Just the year earlier, the whole Thailand story of a daring SCUBA rescue of young boys trapped in a cave as the waters rose was followed live by the whole world. This was the first time I saw Musk insert himself into a historical event and I began to realize Musk suffered from the assumption that success in one field meant they viewed themselves as brilliant in all.
It’s an easy mistake to make. I often point out to my students that in the US, it’s assumed wealth equates to deep intelligence. It hurts too much to think that wealth can come to less hard-working, less intelligent people than ourselves. That means we also believe competence should extend across fields.
But it doesn’t.
Each field, the more technical it is, requires years of training to understand its unique ins and outs.
There’s a funny meme that gets at the truth of this. Someone who said “When Elon talked electric cars, I wasn’t a car expert, I assumed he knew what he was doing. Same for rockets. But then he got into code and started saying things that made me realize he had no idea what he was talking about.”
I know enough about SCUBA to see that Musk was like the Silicon Valley submarine ‘experts’ that recently died underwater because they ignored every single expert that said their design would kill someone: supremely confident.
Like billionare Steve Jobs, clearly someone who you would normally think was smart, smartest man in the room, right? But when he got cancer, he wasted months and months, critical time he could have been fighting it, trying to juice the cancer away.
Until we admit rich people aren’t smart, we’ll continue making this mistake.
I made it.
I assumed someone who ran a company was smart.
But having watched enough con-man documentaries, I know the truth is, in Silicon Valley, you just need to be convincing. Hell, I’ve done enough freelance work to see it up close. Like the Silicon Valley individual that wanted to hire me to write a secret expose about how even rich Europeans were secretly poor “because they couldn’t even afford a car.
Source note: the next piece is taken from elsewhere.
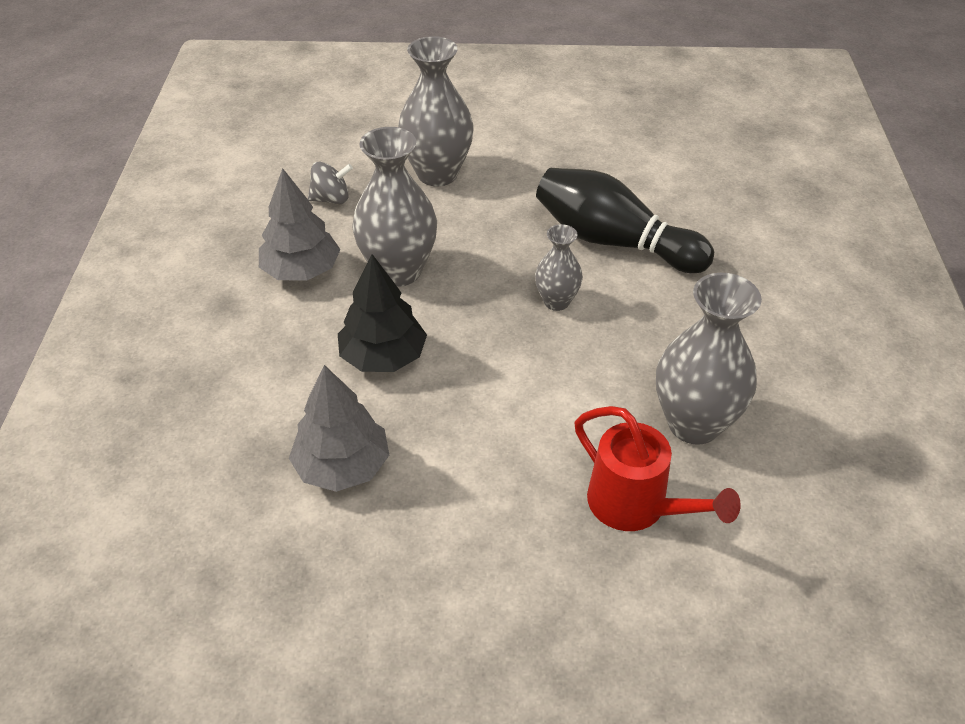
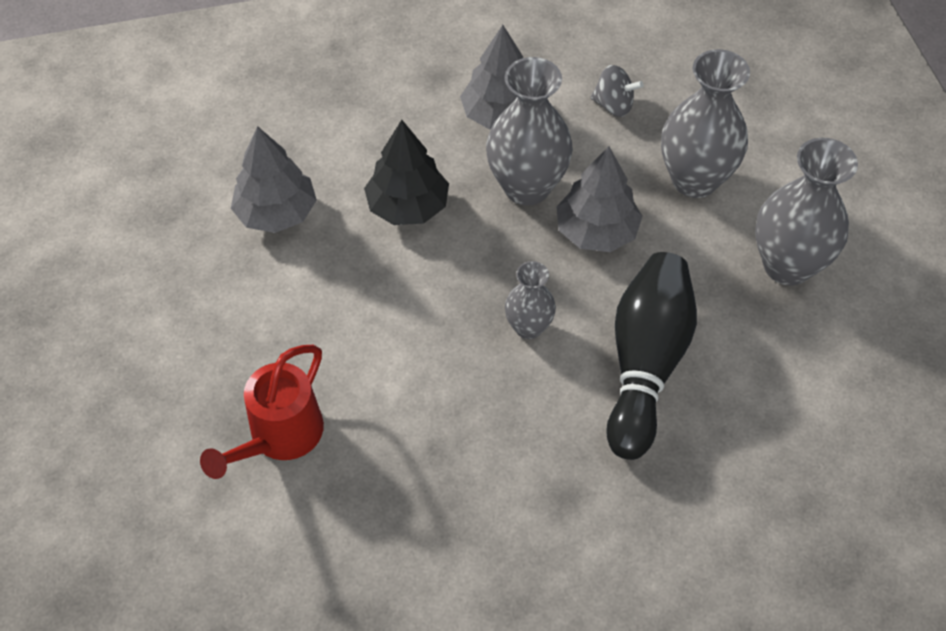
camera: 75 degrees right, 10 degrees up
(331, 199) = (613, 105): grey spinning top -> grey spinning top turned 45 degrees counterclockwise
(468, 239) = (596, 231): none -> grey tree
(694, 424) = (392, 474): grey vase -> grey vase (787, 265)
They act rich, but the CEO of a company I just met in Denmark rode the bus to our big finance meeting!”
Dude was serious. We went in circles for ten minutes while I tried to explain a system of public transport for all elements of society.
Did not process.
It took me a while to see it, and 2019 was the last time I wasn’t feeling conflicted but curious to see what SpaceX would do.
It’s been years since I’ve watched a launch live. Or cheered it on.
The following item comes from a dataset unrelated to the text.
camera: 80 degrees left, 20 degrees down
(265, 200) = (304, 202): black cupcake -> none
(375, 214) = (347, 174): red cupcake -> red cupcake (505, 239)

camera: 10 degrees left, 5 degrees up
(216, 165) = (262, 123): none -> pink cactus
I’ve been obsessed with rocket launches since I first saw one on a TV. The idea of space. Seeing what’s out there. Going boldly.
It’s soured for me.
And I hate that.
Another little piece of youthful optimism and joy ground out.
But, illegitimi non carborundum, right? I’ve been following some other space access fun through Ars Technica’s great coverage.
It’s just hard to avoid coverage of Space X while doing so. It’s just going to be like that for a while.
I spotted this interesting article about Space X here, saying the physics of the Starship don’t work:
The previous version of Starship had major fuel delivery issues, causing engines to fail repeatedly, and SpaceX has made the situation worse by trying to solve this problem in the long term! This is the complete opposite of iterative design, and despite what Musk says, it’s a gargantuan setback (read more here).
But why has SpaceX failed to solve this problem? Well, it’s because of the bane of any rocket scientist: physics.
Landing the Super Heavy Booster is a far, far easier task than landing the Starship from orbit.
The Super Heavy Booster weighs 160 tonnes dry, doesn’t make it to space, and its peak speed is only roughly 4,600 mph. Meanwhile, Starship has a dry mass of around 150 tonnes, makes it to space, and reaches an orbital speed of at least 17,500 mph. This means that during landing, Starship has over 13.57 times the kinetic energy of the Booster! And that doesn’t account for the fact that Starship carries significantly more propellant during landing than the Booster.